Given the critical importance of proper hydration, and the increase in obesity and diabetes rates worldwide, any efforts to discourage people from drinking bottled water are not in the public interest.

  • Consumers choosing bottled water over other packaged beverages is actually having a beneficial impact on the environment. Because, in addition to being the healthiest packaged beverage product, bottled water that is packaged in PET plastic has the smallest environmental footprint of all packaged drinks. Products such as carbonated soft drinks, juices, and other sugary beverages require far more plastic packaging due to carbonation and manufacturing processes (using at least 142% more plastic) and have a greater environmental impact than bottled water. (See here: https://bottledwater.org/wp-content/uploads/2021/05/Environmental_Impact_of_Drink_Packaging_2021_800.jpg)

That means bottled water drinkers are making a choice that is both good for their health and the environment.

  • All bottled water containers are 100% recyclable—even the caps, and, as an industry, IBWA supports strong community recycling initiatives and recognize that a continued focus on increased recycling is important for everyone. In addition, PET bottled water containers are the most recognized and most recycled containers in curbside programs, making up nearly 55 percent of all PET plastic beverage containers collected.
  • Nine out of 10 Americans (91%) expect bottled water to be available wherever other drinks are sold, according to a survey conducted on behalf of IBWA by The Harris Poll. The current healthy consumption shift from sugary drinks to bottled water could also work in reverse. If bottled water is not available, 74% of people say that they will turn to other packaged drinks, not tap water, The Harris Poll found (See: https://bottledwater.org/nr/consumers-want-bottled-water-to-be-available-wherever-drinks-are-sold-and-if-its-not-most-will-choose-another-packaged-beverage-that-uses-much-more-plastic/) 
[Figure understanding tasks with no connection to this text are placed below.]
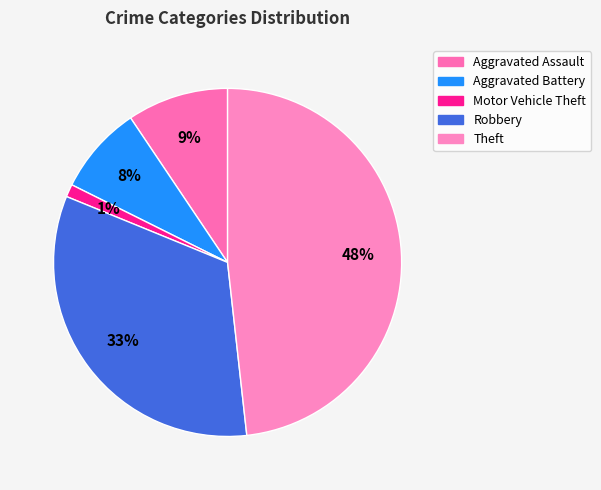

Does Aggravated Battery account for over 50% of the chart?

No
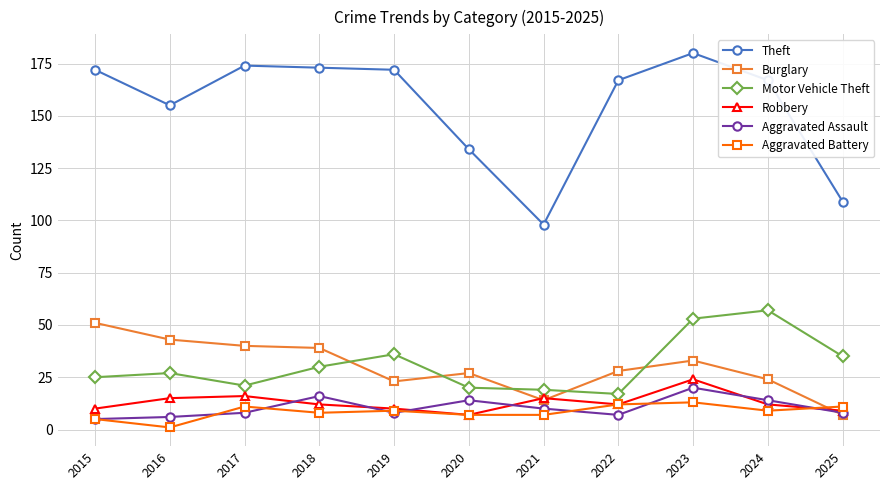

What is the difference between the Aggravated Assault values at 2015 and 2024?

9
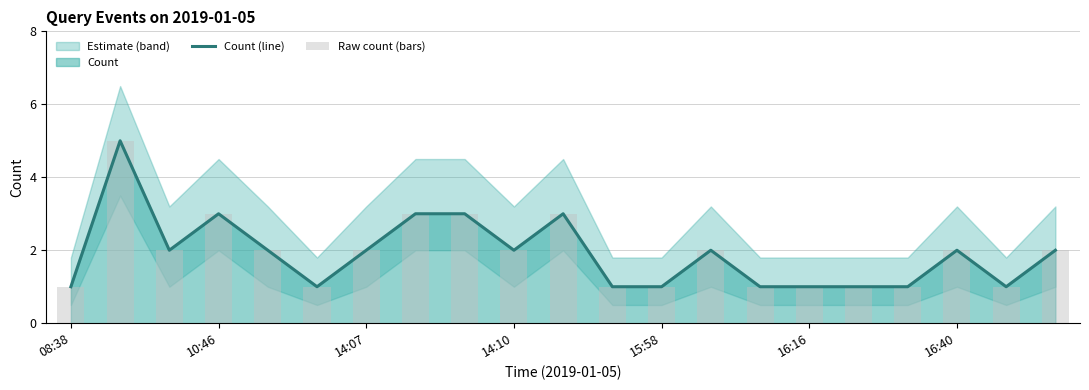

Is the value of Count (line) at 20 greater than the value of Raw count (bars) at 14:10?

No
Bottled water is America’s favorite drink for a reason: it is a safe, convenient, great tasting alternative to other less healthy packaged drinks. Research shows that attempts to deter people from enjoying bottled water will lead them to consume less healthy beverages that contain unwanted sugar, caffeine, or other additives. And the packaging used for those other drinks has a greater impact on the environment. With the high rates of obesity, diabetes, and heart disease in the world, discouraging people from choosing the healthiest drink option is not in the public interest.